* Work instructions:
Give the records again, every one, exactly.

Data listing Block Start

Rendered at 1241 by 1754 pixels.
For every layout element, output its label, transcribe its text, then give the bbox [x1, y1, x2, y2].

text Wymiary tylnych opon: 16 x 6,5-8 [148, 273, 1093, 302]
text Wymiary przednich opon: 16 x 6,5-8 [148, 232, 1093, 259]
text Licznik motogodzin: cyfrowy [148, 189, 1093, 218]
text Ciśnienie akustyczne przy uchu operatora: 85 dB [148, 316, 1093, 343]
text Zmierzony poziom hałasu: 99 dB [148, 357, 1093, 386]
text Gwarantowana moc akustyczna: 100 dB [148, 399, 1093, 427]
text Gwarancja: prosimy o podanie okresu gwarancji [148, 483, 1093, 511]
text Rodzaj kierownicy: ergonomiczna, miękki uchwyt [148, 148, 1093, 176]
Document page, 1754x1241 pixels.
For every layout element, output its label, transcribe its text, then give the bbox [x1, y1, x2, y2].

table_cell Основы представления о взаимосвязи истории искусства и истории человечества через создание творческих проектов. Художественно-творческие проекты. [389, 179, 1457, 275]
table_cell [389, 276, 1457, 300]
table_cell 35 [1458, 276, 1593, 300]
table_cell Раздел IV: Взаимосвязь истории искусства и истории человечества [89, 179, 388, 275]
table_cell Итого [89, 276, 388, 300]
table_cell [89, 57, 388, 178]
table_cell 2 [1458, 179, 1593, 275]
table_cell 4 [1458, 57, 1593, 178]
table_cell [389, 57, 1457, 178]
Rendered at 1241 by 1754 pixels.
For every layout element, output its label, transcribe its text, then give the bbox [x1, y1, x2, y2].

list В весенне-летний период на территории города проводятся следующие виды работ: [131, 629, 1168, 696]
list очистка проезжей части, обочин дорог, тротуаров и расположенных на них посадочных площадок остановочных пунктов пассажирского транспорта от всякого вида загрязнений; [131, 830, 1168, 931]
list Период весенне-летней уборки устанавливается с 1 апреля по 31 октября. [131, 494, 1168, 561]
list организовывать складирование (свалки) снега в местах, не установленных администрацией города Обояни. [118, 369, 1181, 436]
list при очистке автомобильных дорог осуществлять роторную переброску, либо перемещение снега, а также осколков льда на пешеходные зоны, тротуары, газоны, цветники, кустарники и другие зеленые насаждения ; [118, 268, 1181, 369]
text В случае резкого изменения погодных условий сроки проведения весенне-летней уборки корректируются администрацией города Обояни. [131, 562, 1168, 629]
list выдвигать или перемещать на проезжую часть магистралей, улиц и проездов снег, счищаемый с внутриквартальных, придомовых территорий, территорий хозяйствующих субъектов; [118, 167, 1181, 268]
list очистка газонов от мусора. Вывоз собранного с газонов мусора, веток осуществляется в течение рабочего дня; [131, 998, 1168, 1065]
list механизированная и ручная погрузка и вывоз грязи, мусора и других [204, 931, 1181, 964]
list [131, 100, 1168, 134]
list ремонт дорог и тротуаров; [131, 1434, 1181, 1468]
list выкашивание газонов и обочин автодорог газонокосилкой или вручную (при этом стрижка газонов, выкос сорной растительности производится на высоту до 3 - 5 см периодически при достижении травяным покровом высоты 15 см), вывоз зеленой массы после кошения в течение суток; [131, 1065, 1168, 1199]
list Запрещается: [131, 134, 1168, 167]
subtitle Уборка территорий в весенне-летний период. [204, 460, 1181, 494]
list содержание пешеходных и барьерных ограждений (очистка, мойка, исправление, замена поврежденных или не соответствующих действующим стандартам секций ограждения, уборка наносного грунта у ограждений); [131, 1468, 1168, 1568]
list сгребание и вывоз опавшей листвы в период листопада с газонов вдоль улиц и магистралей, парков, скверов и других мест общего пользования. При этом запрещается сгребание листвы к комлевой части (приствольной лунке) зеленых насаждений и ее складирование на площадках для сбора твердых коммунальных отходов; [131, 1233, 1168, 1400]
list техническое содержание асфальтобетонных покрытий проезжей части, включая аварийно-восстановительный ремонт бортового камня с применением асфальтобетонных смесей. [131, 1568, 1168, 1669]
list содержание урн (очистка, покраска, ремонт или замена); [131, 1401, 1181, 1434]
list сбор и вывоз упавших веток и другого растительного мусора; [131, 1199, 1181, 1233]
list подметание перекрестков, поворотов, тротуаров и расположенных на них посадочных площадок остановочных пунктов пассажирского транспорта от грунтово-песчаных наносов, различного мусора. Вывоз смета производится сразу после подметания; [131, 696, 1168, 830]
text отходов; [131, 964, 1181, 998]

Data listing Block End

* Result for this task:
Rendered at 1241 by 1754 pixels.
For every layout element, output its label, transcribe its text, then give the bbox [x1, y1, x2, y2].

text Wymiary tylnych opon: 16 x 6,5-8 [148, 273, 1093, 302]
text Wymiary przednich opon: 16 x 6,5-8 [148, 232, 1093, 259]
text Licznik motogodzin: cyfrowy [148, 189, 1093, 218]
text Ciśnienie akustyczne przy uchu operatora: 85 dB [148, 316, 1093, 343]
text Zmierzony poziom hałasu: 99 dB [148, 357, 1093, 386]
text Gwarantowana moc akustyczna: 100 dB [148, 399, 1093, 427]
text Gwarancja: prosimy o podanie okresu gwarancji [148, 483, 1093, 511]
text Rodzaj kierownicy: ergonomiczna, miękki uchwyt [148, 148, 1093, 176]
Document page, 1754x1241 pixels.
For every layout element, output its label, transcribe its text, then give the bbox [x1, y1, x2, y2].

table_cell Основы представления о взаимосвязи истории искусства и истории человечества через создание творческих проектов. Художественно-творческие проекты. [389, 179, 1457, 275]
table_cell [389, 276, 1457, 300]
table_cell 35 [1458, 276, 1593, 300]
table_cell Раздел IV: Взаимосвязь истории искусства и истории человечества [89, 179, 388, 275]
table_cell Итого [89, 276, 388, 300]
table_cell [89, 57, 388, 178]
table_cell 2 [1458, 179, 1593, 275]
table_cell 4 [1458, 57, 1593, 178]
table_cell [389, 57, 1457, 178]
Rendered at 1241 by 1754 pixels.
For every layout element, output its label, transcribe its text, then give the bbox [x1, y1, x2, y2].

list В весенне-летний период на территории города проводятся следующие виды работ: [131, 629, 1168, 696]
list очистка проезжей части, обочин дорог, тротуаров и расположенных на них посадочных площадок остановочных пунктов пассажирского транспорта от всякого вида загрязнений; [131, 830, 1168, 931]
list Период весенне-летней уборки устанавливается с 1 апреля по 31 октября. [131, 494, 1168, 561]
list организовывать складирование (свалки) снега в местах, не установленных администрацией города Обояни. [118, 369, 1181, 436]
list при очистке автомобильных дорог осуществлять роторную переброску, либо перемещение снега, а также осколков льда на пешеходные зоны, тротуары, газоны, цветники, кустарники и другие зеленые насаждения ; [118, 268, 1181, 369]
text В случае резкого изменения погодных условий сроки проведения весенне-летней уборки корректируются администрацией города Обояни. [131, 562, 1168, 629]
list выдвигать или перемещать на проезжую часть магистралей, улиц и проездов снег, счищаемый с внутриквартальных, придомовых территорий, территорий хозяйствующих субъектов; [118, 167, 1181, 268]
list очистка газонов от мусора. Вывоз собранного с газонов мусора, веток осуществляется в течение рабочего дня; [131, 998, 1168, 1065]
list механизированная и ручная погрузка и вывоз грязи, мусора и других [204, 931, 1181, 964]
list [131, 100, 1168, 134]
list ремонт дорог и тротуаров; [131, 1434, 1181, 1468]
list выкашивание газонов и обочин автодорог газонокосилкой или вручную (при этом стрижка газонов, выкос сорной растительности производится на высоту до 3 - 5 см периодически при достижении травяным покровом высоты 15 см), вывоз зеленой массы после кошения в течение суток; [131, 1065, 1168, 1199]
list Запрещается: [131, 134, 1168, 167]
subtitle Уборка территорий в весенне-летний период. [204, 460, 1181, 494]
list содержание пешеходных и барьерных ограждений (очистка, мойка, исправление, замена поврежденных или не соответствующих действующим стандартам секций ограждения, уборка наносного грунта у ограждений); [131, 1468, 1168, 1568]
list сгребание и вывоз опавшей листвы в период листопада с газонов вдоль улиц и магистралей, парков, скверов и других мест общего пользования. При этом запрещается сгребание листвы к комлевой части (приствольной лунке) зеленых насаждений и ее складирование на площадках для сбора твердых коммунальных отходов; [131, 1233, 1168, 1400]
list техническое содержание асфальтобетонных покрытий проезжей части, включая аварийно-восстановительный ремонт бортового камня с применением асфальтобетонных смесей. [131, 1568, 1168, 1669]
list содержание урн (очистка, покраска, ремонт или замена); [131, 1401, 1181, 1434]
list сбор и вывоз упавших веток и другого растительного мусора; [131, 1199, 1181, 1233]
list подметание перекрестков, поворотов, тротуаров и расположенных на них посадочных площадок остановочных пунктов пассажирского транспорта от грунтово-песчаных наносов, различного мусора. Вывоз смета производится сразу после подметания; [131, 696, 1168, 830]
text отходов; [131, 964, 1181, 998]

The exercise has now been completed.